■ Saved entries
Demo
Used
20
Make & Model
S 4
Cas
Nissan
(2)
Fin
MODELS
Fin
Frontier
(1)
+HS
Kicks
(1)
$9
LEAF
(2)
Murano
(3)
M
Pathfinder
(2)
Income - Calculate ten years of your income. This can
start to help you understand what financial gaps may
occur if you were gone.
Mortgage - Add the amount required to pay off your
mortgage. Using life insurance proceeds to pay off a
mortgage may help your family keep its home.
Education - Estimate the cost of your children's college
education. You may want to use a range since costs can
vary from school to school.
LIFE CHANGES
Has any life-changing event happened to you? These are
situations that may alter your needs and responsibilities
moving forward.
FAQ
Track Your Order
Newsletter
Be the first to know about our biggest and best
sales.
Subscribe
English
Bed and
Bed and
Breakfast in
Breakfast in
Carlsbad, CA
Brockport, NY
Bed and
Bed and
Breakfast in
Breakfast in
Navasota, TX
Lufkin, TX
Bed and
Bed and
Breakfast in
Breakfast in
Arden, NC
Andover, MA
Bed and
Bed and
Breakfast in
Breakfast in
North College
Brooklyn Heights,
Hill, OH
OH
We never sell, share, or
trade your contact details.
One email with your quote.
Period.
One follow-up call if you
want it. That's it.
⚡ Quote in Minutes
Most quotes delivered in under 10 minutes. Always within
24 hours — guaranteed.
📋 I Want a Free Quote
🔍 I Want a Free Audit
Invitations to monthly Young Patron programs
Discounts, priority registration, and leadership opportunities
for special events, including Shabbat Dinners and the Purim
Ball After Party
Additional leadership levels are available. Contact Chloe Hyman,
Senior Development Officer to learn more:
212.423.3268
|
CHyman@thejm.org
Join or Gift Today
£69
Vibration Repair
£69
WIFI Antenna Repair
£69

■ JOB ITEM
Rewrite the saved entries above, putting "Sign Up" wherever "Subscribe" appears and leaving everything else untouched.

■ RESPONSE BELOW
Demo
Used
20
Make & Model
S 4
Cas
Nissan
(2)
Fin
MODELS
Fin
Frontier
(1)
+HS
Kicks
(1)
$9
LEAF
(2)
Murano
(3)
M
Pathfinder
(2)
Income - Calculate ten years of your income. This can
start to help you understand what financial gaps may
occur if you were gone.
Mortgage - Add the amount required to pay off your
mortgage. Using life insurance proceeds to pay off a
mortgage may help your family keep its home.
Education - Estimate the cost of your children's college
education. You may want to use a range since costs can
vary from school to school.
LIFE CHANGES
Has any life-changing event happened to you? These are
situations that may alter your needs and responsibilities
moving forward.
FAQ
Track Your Order
Newsletter
Be the first to know about our biggest and best
sales.
Sign Up
English
Bed and
Bed and
Breakfast in
Breakfast in
Carlsbad, CA
Brockport, NY
Bed and
Bed and
Breakfast in
Breakfast in
Navasota, TX
Lufkin, TX
Bed and
Bed and
Breakfast in
Breakfast in
Arden, NC
Andover, MA
Bed and
Bed and
Breakfast in
Breakfast in
North College
Brooklyn Heights,
Hill, OH
OH
We never sell, share, or
trade your contact details.
One email with your quote.
Period.
One follow-up call if you
want it. That's it.
⚡ Quote in Minutes
Most quotes delivered in under 10 minutes. Always within
24 hours — guaranteed.
📋 I Want a Free Quote
🔍 I Want a Free Audit
Invitations to monthly Young Patron programs
Discounts, priority registration, and leadership opportunities
for special events, including Shabbat Dinners and the Purim
Ball After Party
Additional leadership levels are available. Contact Chloe Hyman,
Senior Development Officer to learn more:
212.423.3268
|
CHyman@thejm.org
Join or Gift Today
£69
Vibration Repair
£69
WIFI Antenna Repair
£69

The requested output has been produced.